• _REQUIREMENT_: Scan the material for the word "middle" and return every matching line.

• _TASK MATERIAL_:
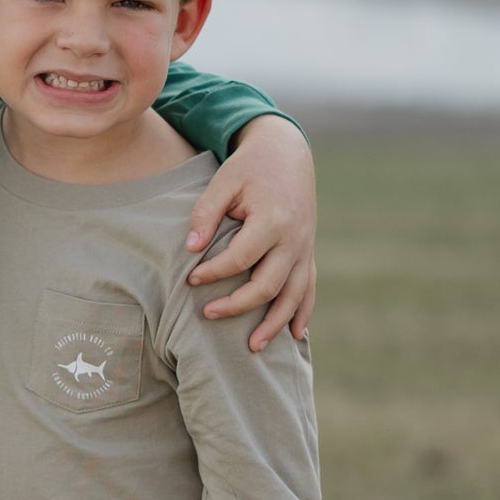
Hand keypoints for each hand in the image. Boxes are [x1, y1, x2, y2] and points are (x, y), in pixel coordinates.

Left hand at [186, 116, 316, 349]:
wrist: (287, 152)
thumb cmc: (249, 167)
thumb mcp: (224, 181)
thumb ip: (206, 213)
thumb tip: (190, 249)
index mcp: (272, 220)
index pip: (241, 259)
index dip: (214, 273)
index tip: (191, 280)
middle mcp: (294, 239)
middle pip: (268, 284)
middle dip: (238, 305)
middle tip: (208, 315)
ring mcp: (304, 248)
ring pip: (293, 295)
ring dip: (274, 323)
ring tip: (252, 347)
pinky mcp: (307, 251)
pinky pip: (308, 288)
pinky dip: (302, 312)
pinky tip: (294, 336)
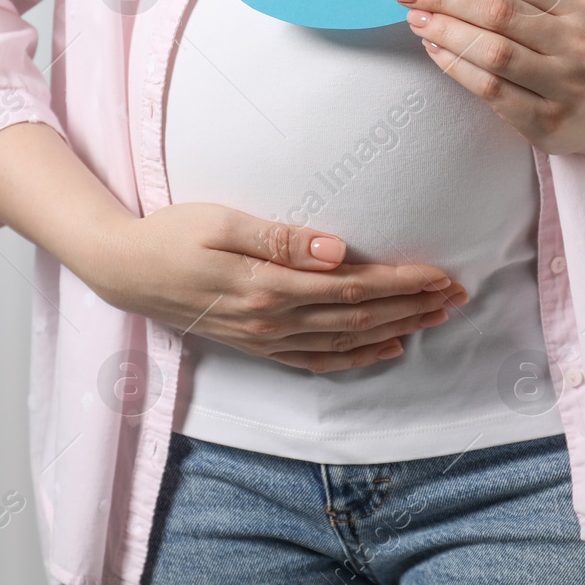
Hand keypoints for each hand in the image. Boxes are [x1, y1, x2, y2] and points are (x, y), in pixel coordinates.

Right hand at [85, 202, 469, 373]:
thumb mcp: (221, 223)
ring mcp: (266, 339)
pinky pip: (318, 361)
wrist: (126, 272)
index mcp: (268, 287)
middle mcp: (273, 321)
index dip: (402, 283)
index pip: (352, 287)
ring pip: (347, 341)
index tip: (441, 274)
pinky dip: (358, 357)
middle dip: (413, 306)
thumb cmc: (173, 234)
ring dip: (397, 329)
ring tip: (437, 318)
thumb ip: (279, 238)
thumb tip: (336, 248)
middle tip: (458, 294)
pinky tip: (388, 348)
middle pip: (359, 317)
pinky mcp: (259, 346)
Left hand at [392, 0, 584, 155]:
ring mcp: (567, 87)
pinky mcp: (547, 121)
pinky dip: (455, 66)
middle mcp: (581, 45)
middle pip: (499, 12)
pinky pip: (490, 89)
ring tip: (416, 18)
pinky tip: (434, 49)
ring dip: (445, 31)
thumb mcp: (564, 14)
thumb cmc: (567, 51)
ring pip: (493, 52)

• _WRITTEN ANSWER_:
middle mcp: (294, 239)
middle pip: (268, 284)
middle dip: (238, 305)
middle tip: (208, 315)
middle mcp: (273, 321)
middle dip: (413, 306)
middle tip: (458, 294)
middle pip: (359, 317)
middle mcp: (581, 45)
middle pip: (499, 12)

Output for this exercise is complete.